*Excerpt to read*:
# # # # #
Mutual Sales Agency, Inc. v. Hori

The respondent, the Mutual Sales Agency, and the appellant, Hori, are each brokers, and engage, as part of their respective businesses, in buying and selling potatoes. The respondent does business at Yakima, in this state, and the appellant at Whitefish, in the state of Montana. On March 31, 1926, the respondent sent the appellant a telegram, reading as follows:

"Quote us your best price certified and uncertified gems two to ten ounce."

To this, the appellant replied by a night message under the same date as follows:

"Your telegram. Uncertified gems two to eight ounce our best price three seventy for car. Answer quick. Seed hard to buy."

On the following day, April 1, 1926, the appellant sent to the respondent the further telegram:

"Netty gem immature seed, price two eighty f.o.b. car, size one to eight ounces field run, twenty ton car. Wire at once at my expense." *Page 238

On the same day, the respondent sent to the appellant the following telegram:

"Wire confirmation. Ship immediately, ourselves here, via Great Northern, Union Pacific, the car seed offered your wire date. Ship car draft attached Blading. Wire car number contents."

To this the appellant replied on the same date:

"Wire received. Ship you Saturday twenty ton car as per instructions."

On the following day, April 2, 1926, the respondent sent to the appellant the additional telegram:

"Wire number contents, soon shipped, Saturday car. Also wire if can offer any more same stock. We interested couple more cars right prices. What have you to offer table stock gems."

The appellant replied on the same day:

"Can't tell about more seed stock yet. Buying all we can. Commercial grade table stock three sixty f.o.b. car."

On April 3, 1926, the appellant wired the respondent:

"Ship today WFG, four, nine, five, seven, three."

On shipping the potatoes, the appellant attached to the bill of lading a sight draft for the purchase price, and caused the draft and bill to be forwarded to a local bank at Yakima, with instructions to deliver the bill of lading to the respondent on payment of the draft. When the car reached Yakima, the respondent sent the following telegram to the appellant:

"Car seed here. Quality satisfactory. However, your draft in error. Please refer to your wire April first. You quoted us this car two eighty hundred which we accepted. You have made out your draft basis three seventy hundred. Have your bank wire bank here reduce draft to correct figure so we can pay immediately. Also wire whether you can confirm another similar car same price this one. Answer today sure." *Page 239

To this the appellant replied:

"Your telegram. Our draft correct. Car shipped contains seed two to ten ounce. See our telegram March thirty one and yours of April 1 to wire confirmation. Seed at two eighty immature and no order filled for you. The car shipped contains seed at three seventy if you don't want the car, wire and we will move it."

The respondent made no answer to the last telegram. It, however, later on went to the bank and paid the draft, took up the bill of lading, and by means thereof took a delivery of the potatoes and afterwards disposed of them as its own.

In this action, the respondent sought to recover the difference between the price at which it conceived it had contracted to pay for the potatoes and the sum it paid to procure their delivery, which sum it alleged to be $389.88. At the time of the commencement of the action, it sued out a writ of garnishment, which writ it caused to be served on the bank immediately after it had paid the money therein necessary to procure a delivery of the potatoes. The appellant took issue upon the allegations of the complaint, and a trial was had before the court sitting without a jury. The trial resulted in a judgment in favor of the respondent for the sum demanded in the complaint, with interest at the legal rate from the time of the payment of the money into the bank. The court also included in the judgment entry a judgment in favor of the garnishee against the respondent for an attorney fee of twenty-five dollars, and its costs of suit taxed at four dollars. The appeal is from this judgment.
# # # # #
*Data extract*:
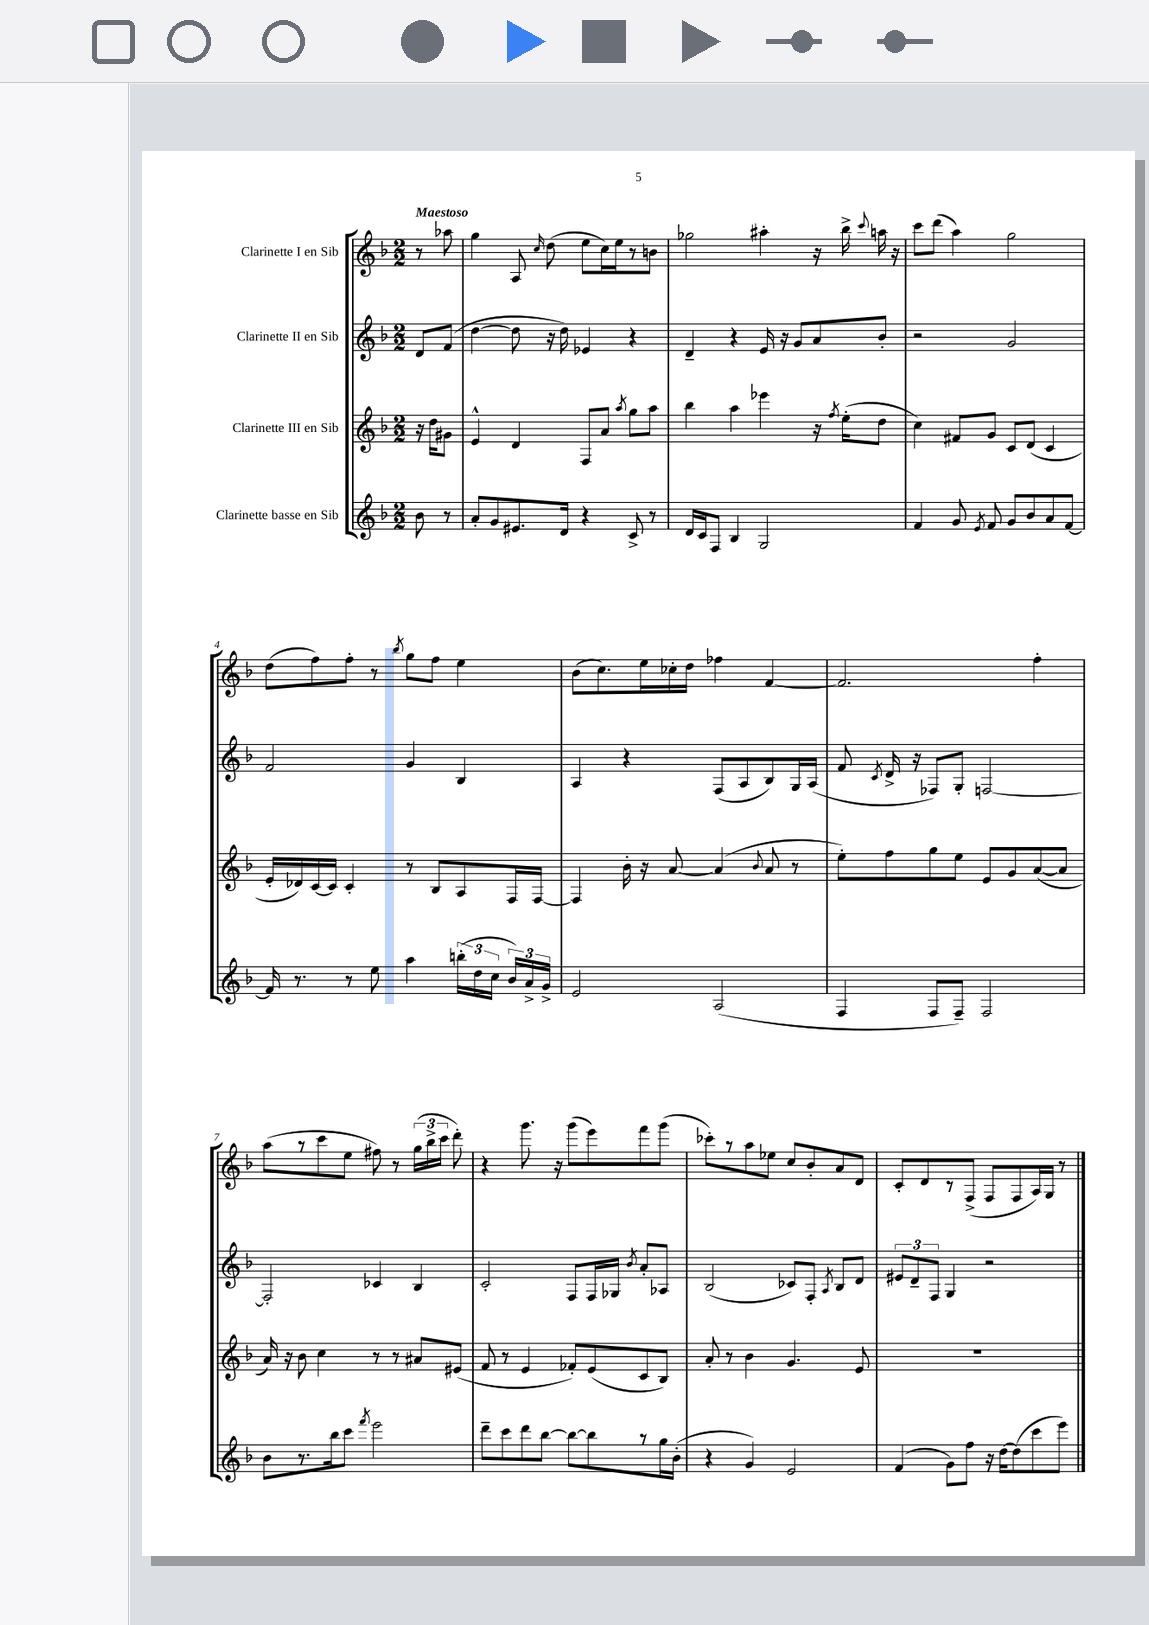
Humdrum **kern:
# # # # #
*Exercises to complete*:
(A) Answer these questions about the potato sale opinion, one per line:
(i) In what town does the respondent do business?
(ii) What sum did the respondent allege it paid to procure delivery of the potatoes?
(iii) What attorney fee did the judgment award the garnishee against the respondent?
(B) Resume the potato sale opinion, starting after its final sentence.

*Task-by-task answers*:
(A)
(i) Yakima
(ii) $389.88
(iii) Twenty-five dollars

(B)
[1] In his arguments in this court, the appellant questions the procedure pursued by the respondent, but the record does not disclose that he questioned it in the court below. For this reason, it cannot be noticed here. *Page 240 [2] But, in our opinion, the judgment is erroneous, when considered on its merits. There was not, as the respondent argues and as the trial court seems to have determined, a delivery of the potatoes to the respondent at Whitefish, Montana. The bill of lading itself is not in the record. Its form can be gathered only by the description given of it by the witnesses. But enough appears to show that the appellant reserved the ownership of the potatoes, and the right to their possession, until the payment of the purchase price. This is not a delivery at the place of shipment. Nor do we read the contract as fixing the place of shipment as the place of delivery. The reference to the place of shipment is made in a telegram quoting the price of the potatoes. Nowhere is it stated that the place of delivery is the place of shipment, and the evidence, as a whole, shows it was not contemplated that the place of delivery should be other than at Yakima, and then only upon the payment of the purchase price.

[3] Nor was the respondent coerced into paying the price charged. Conceding that there was a contract entered into to sell them at the price for which the respondent contends, it was relieved from any obligation to take them when the appellant fixed a higher price and refused, on the respondent's demand, to deliver them on the payment of the contract price. True, it says that it had resold the potatoes prior to their arrival and was obligated to make good its contract of sale. But this is not such coercion as it can charge to the appellant. Its contract of resale was voluntary on its part, and, to charge the appellant thereon for any loss arising from it, it must appear in some way that the appellant had a part therein. It might follow that, if the respondent had a valid contract with the appellant for the purchase of the potatoes and the appellant breached the contract, it could maintain an action in damages against him for the *Page 241 breach. But this is not the action it instituted, and its evidence would not justify a recovery on the theory that the action was one sounding in damages. It follows that the respondent acted voluntarily when it paid the draft; and the general rule is that one person cannot make himself the creditor of another by voluntarily paying a demand of that other, which he is under no obligation to pay. There are exceptions to the rule, it is true, such as where the payment is made by mistake, or because of some fraud or deceit practiced upon him by the other. But none of the exceptions is here present. The payment was made with full knowledge of all of the circumstances.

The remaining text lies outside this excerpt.